Screaming hysterically, she stands up in the front of the plane - "I'm too young to die"

she wails. Then she yells, "Well... if I'm going to die, I want my last moments on earth to be memorable! Is there anyone on this
plane who can make me feel like a WOMAN !?"
For a moment there's silence. Everyone has forgotten their own peril.
They all stare, riveted, at the desperate woman at the front of the plane.
Then a hillbilly from Tennessee stands up in the rear of the plane. He's
tall, handsome, well built, with dark brown hair and hazel eyes. He starts to slowly walk up the aisle towards her, unbuttoning his shirt...one button at a time....



No one moves... He removes his shirt... Muscles ripple across his chest..



She stares at him with hungry eyes and gasps....

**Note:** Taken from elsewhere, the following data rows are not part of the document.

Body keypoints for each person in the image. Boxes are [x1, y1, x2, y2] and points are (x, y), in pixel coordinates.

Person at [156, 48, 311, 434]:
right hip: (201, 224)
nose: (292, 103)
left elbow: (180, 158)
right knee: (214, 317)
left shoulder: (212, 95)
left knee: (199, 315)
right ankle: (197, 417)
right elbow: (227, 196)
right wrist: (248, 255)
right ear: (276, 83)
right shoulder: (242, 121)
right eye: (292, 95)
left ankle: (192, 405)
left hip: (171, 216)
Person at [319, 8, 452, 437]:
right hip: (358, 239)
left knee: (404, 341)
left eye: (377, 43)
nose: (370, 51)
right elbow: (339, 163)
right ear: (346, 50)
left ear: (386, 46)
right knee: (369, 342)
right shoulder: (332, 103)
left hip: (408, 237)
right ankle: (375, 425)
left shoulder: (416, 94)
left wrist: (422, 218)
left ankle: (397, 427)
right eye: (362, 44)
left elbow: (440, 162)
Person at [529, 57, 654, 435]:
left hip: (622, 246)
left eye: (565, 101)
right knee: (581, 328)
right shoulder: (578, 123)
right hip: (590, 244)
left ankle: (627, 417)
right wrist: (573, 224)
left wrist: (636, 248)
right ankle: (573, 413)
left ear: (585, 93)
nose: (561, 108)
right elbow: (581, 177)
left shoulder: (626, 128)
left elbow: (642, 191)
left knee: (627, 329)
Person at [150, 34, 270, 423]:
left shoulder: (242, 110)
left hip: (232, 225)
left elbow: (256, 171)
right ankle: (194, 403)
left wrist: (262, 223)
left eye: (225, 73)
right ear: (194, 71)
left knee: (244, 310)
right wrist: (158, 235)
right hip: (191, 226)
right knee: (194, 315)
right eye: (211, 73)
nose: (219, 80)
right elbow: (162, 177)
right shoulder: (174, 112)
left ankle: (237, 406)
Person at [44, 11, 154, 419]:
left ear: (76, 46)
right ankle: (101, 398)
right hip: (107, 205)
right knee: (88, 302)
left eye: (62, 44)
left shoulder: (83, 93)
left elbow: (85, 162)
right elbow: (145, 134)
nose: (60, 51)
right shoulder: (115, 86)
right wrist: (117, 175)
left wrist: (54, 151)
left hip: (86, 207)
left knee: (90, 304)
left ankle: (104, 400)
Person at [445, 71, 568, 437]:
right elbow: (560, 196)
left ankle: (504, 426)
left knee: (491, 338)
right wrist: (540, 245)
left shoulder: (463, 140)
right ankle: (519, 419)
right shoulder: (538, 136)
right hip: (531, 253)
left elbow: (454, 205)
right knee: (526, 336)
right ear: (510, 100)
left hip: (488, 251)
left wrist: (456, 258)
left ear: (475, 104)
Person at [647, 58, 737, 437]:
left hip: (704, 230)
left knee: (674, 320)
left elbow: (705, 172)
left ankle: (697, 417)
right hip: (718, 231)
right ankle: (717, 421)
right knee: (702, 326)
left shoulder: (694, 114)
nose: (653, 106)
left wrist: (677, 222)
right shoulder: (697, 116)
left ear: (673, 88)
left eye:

He whispers... "Iron this and go get me a beer..."


----------



## FloorCandy (Feb 19, 2009)

Hahahahaha!


----------



## Mrs_APBT_America (Jul 19, 2008)

Hahahaha LMAO!!! Are you sure he wasn't from Texas, lol. That was a good one. Thanks for sharing that.


----------



## ForPits&Giggles (Oct 21, 2008)

LMAO!! Good one OFK!!


----------



## wheezie (Aug 4, 2006)

hahahahah !!!!


----------



## maggiesmommie (Jul 17, 2007)

hahahah nice!


----------



## mygirlmaile (Mar 26, 2009)

lmfao. quality! very good.


----------



## StaffyDaddy (Mar 28, 2009)

Mrs_APBT_America said:


> Hahahaha LMAO!!! Are you sure he wasn't from Texas, lol. That was a good one. Thanks for sharing that.


lol honestly that sounds more like tennesee then texas sorry JMO lol


----------



## Feari-Neko (Feb 16, 2009)

hahaha nice one ^^


----------



## MY MIKADO (Apr 7, 2006)

I would have kicked him in the balls to remind him that is was still a man.


----------



## bluefamily (Aug 8, 2007)

*a little late....*

a little late on this one but that was AWESOME!!! I needed that BELLY laugh!! yay!!:clap:


----------